Gosh, the tosh that's spoken by the posh
The lower classes have no morals because their schools don't have time to teach them
Alfred P Doolittle perhaps puts it best when he is asked by Colonel Pickering, in My Fair Lady, if he has no morals. "Nah," he replies. "I can't afford 'em, guv'ner."
I wonder if Richard Walden had Doolittle in mind last week when up he popped from his usual role as the chairman of the Independent Schools Association to explain why the lower classes have no morals. It's not their fault, he said, generously – it's just that "[state] schools are turning out too many amoral children because teachers cannot find the time to teach the difference between right and wrong". They're too "overwhelmed by the pressure to achieve results", he said. By contrast, private schools, such as the one of which he is head, the £2,000-per-term Castle House School in Shropshire, turn out "well-rounded" pupils with "moral understanding".
In an interview on Radio 5 Live, Mr Walden was asked three times what evidence he had for these observations, and referred continually to his 40-year experience of visiting "many independent schools" where a "rich, cultural life" is provided. In the absence of any evidence, then, I researched some private schools. Eton alone provided the rich moral education that produced Simon Mann, the co-conspirator with Mark Thatcher (Harrow) in the Equatorial Guinea coup; Darius Guppy, the architect of the fake jewel heist and £1.8m insurance fraud of Lloyd's of London; another insurance fraudster, Lord Brocket, who buried three vintage Ferraris and a Maserati in the grounds of Brocket Hall; and the Nepalese Prince Dipendra, who murdered nine members of his family.
Other privately educated fraudsters include Major Charles Ingram (Oswestry School), the Who Wants to Be a Millionaire? cheat; the £1.4bn UBS "rogue trader", Kweku Adoboli; and too many tax avoiders to count.

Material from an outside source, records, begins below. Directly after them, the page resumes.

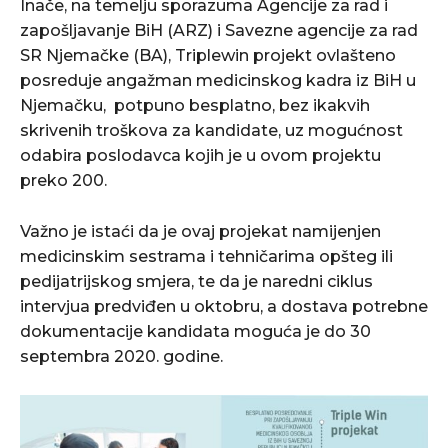
Inače, na temelju sporazuma Agencije za rad i
zapošljavanje BiH (ARZ) i Savezne agencije za rad
SR Njemačke (BA), Triplewin projekt ovlašteno
posreduje angažman medicinskog kadra iz BiH u
Njemačku, potpuno besplatno, bez ikakvih
skrivenih troškova za kandidate, uz mogućnost
odabira poslodavca kojih je u ovom projektu
preko 200.
Važno je istaći da je ovaj projekat namijenjen
medicinskim sestrama i tehničarima opšteg ili
pedijatrijskog smjera, te da je naredni ciklus
intervjua predviđen u oktobru, a dostava potrebne
dokumentacije kandidata moguća je do 30
septembra 2020. godine.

Queen Elizabeth Grammar School in West Yorkshire boasts two serial killers. Meanwhile, Swaziland's King Mswati III, accused by Amnesty International of violating the human rights of women and girls, including their right not to be subjected to forced marriage, was educated at Sherborne, Dorset, while everybody's favourite North Korean dictator, Kim Jong-un, went to a swish school in Switzerland, where fees are now around £16,000 a year. He left without the equivalent of a single GCSE, so at least we know that his teachers were not overly pressured to achieve academic results.
Mr Walden's hypothesis is ridiculous, then, but it is dangerous, all the same. Alfred Doolittle, you may also remember, was one of the original "undeserving poor" – a group that this government (most of them privately educated) seems determined to label, demonise and blame for all ills. Statements such as Richard Walden's make that process so much easier. Is that the kind of morality that can be bought for thousands of pounds a term?